2007 Market Changes |
09/30/07 |
12/31/06 |
Change |
Dow Jones Industrial Average |
13,895.63 |
12,463.15 |
11.49% |
Standard & Poor’s 500 Index |
1,526.75 |
1,418.30 |
7.65% |
| |
10-Year Treasury Note Yield |
4.59% |
4.71% |
-.12% |
30-Year Treasury Note Yield |
4.84% |
4.80% |
.04% |
As more of our clients near retirement age and the stock market reaches new highs the question becomes how aggressive or conservative should we be with our nest egg of retirement dollars. Americans now hold 16.4 trillion dollars in IRA’s, retirement plans and annuities. This accounts for roughly 40% of household financial assets. Therefore, in addition to planning properly for distributions as we discussed last quarter, one needs to be sure the retirement dollars are working to one’s best advantage, as one may be drawing on these monies for 30 or more years.
An old rule of thumb was that the bond or fixed income portion of your nest egg should be equal to your age, with the balance in equities. Therefore, at age 65 you would have 65% in bonds and 35% in equities. But with people living longer this old rule may be just that. Kiplinger’s Financial Advisor recently suggested that those of us in the early retirement stage have at least 50% of our funds in good solid equities and the balance in bonds. They go on to state that it’s a good idea that one’s equity portfolio never go under 20% of assets.
How does your retirement nest egg stack up with your goals? If you visit our website at security-banks.com in the upper right hand corner of the site you will see a heading called financial tools. By going into financial tools and clicking on retirement planner you will be asked a number of questions, which will give you a projection of how your plan will work or what you need to do now in order to meet your goals. We also have used this tool to show clients that they do or do not have sufficient accumulation of funds to spend as they would like in retirement. We suggest that you utilize this tool, as it helps to paint a very clear picture of what your retirement financial situation will be like. We also would be more than happy to sit down with you and go through this exercise at no cost.
- In 2007 an IRA owner who is over 70 ½ may still make a contribution up to $100,000 directly from his or her IRA to a qualified charity. This amount would count towards a required minimum distribution. This amount will not affect your overall adjusted gross income or your overall charitable amount. This is making a contribution instead of taking a distribution. We have no indication at this time if Congress will be extending this benefit into future years.

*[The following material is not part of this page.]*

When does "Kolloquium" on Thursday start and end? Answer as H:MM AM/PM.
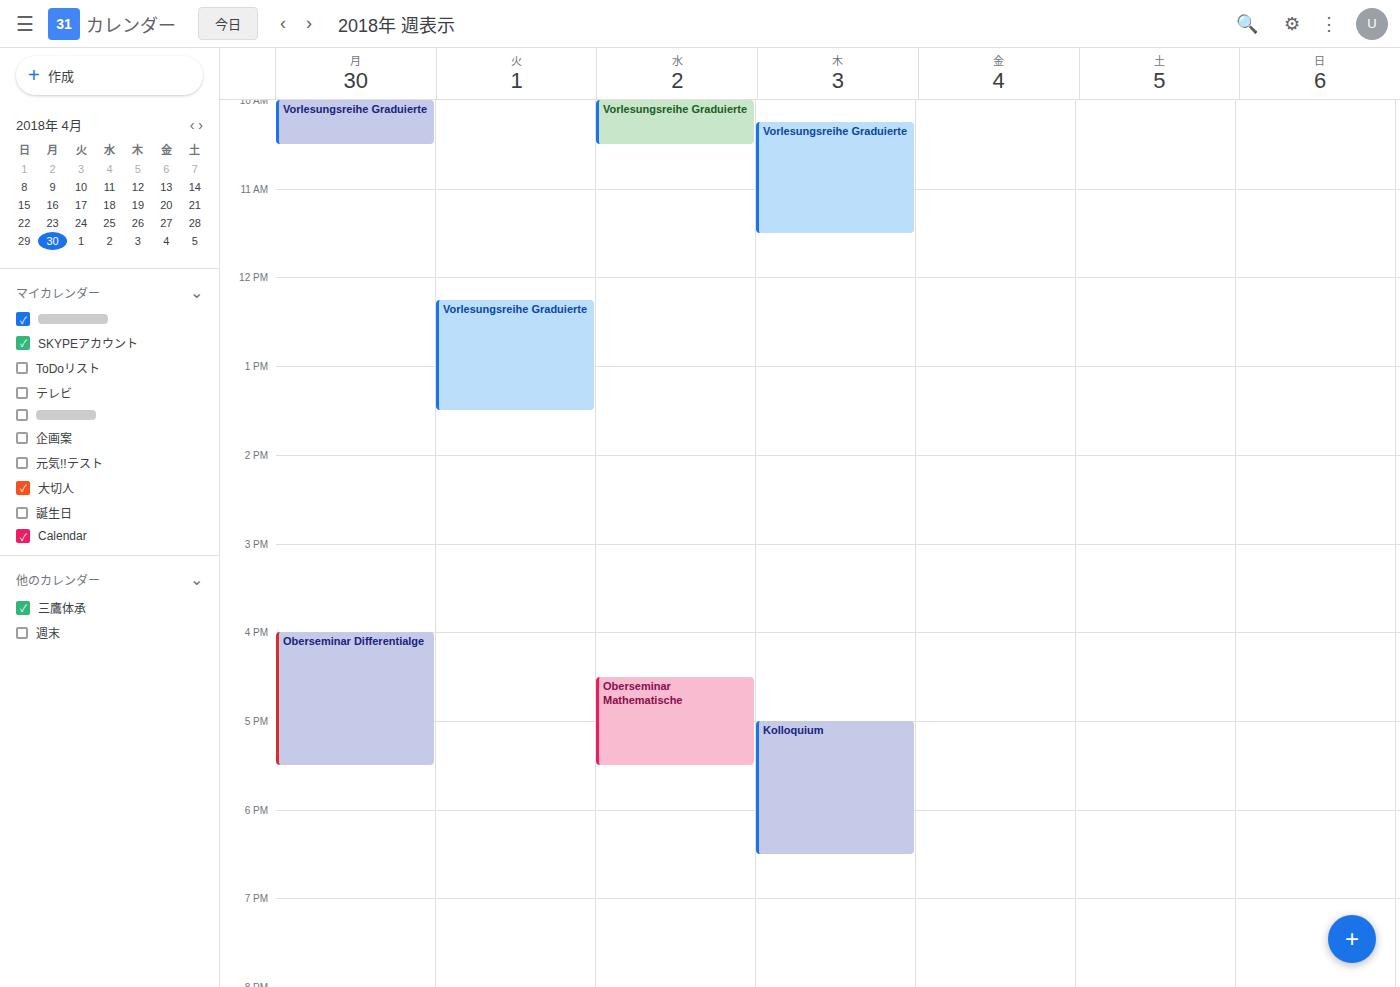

The stock market actually increased in the third quarter, which has not taken place in the summer months for several years. The Dow Jones Industrial Average increased 3.6% during the quarter and the S & P 500 was up 1.6%. On a year-to-date basis the 30 Dow stocks are up almost 4% more than the 500 stocks that make up the S & P index. The stock market also experienced one of its most volatile quarters, as the Dow average advanced to over 14,000 in mid-July before it dropped over 10% by mid-August and then increased almost 11% to close at 13,895. We anticipate during the balance of the year the stock market will continue to experience volatility.
As an example of the volatility of the stock market we can look at Walgreen, who announced their earnings for the fiscal fourth quarter on Monday, October 1. Their income for the quarter was 1 cent per share less than the previous year even though sales were up 10.3%. The stock went down over 15% on Monday, October 1. Citigroup (one of the largest banks) announced on October 1 that they expect to incur 5.8 billion dollars in additional expenses due to their lending problems. Citigroup went up 2.2% on October 1. With the announcements of third quarter earnings as we proceed into the month of October we would anticipate there will be more surprises. We would hope the market would not react as it did with Walgreen.
For the past several quarters we have experienced an inverted yield curve. This means that short term interest rates were higher than the longer term rates. This has started to correct itself and we now are seeing a normal yield curve in which the longer you go out on the duration of your investment the more you are rewarded from an interest rate standpoint. The Federal Reserve reduced their rate by ½ of 1% during the last quarter. This helped to drive the stock market up at the end of the quarter. It is also felt that the Federal Reserve will most likely decrease the federal fund rate again before the end of the year. The Federal Reserve Board is making their decisions based upon their concern for inflation as well as the problems with sub prime lending and concern they have with the country going into a recession. Short term interest rates were driven down during the quarter due to some extent to the sell off of the stock market that took place in mid-August. This put a lot of money into safer investments. However, we do anticipate that as the need for money at the federal level continues to increase the rate on treasuries will increase towards the end of the year.
“A committee is a group that keeps the minutes and loses hours.”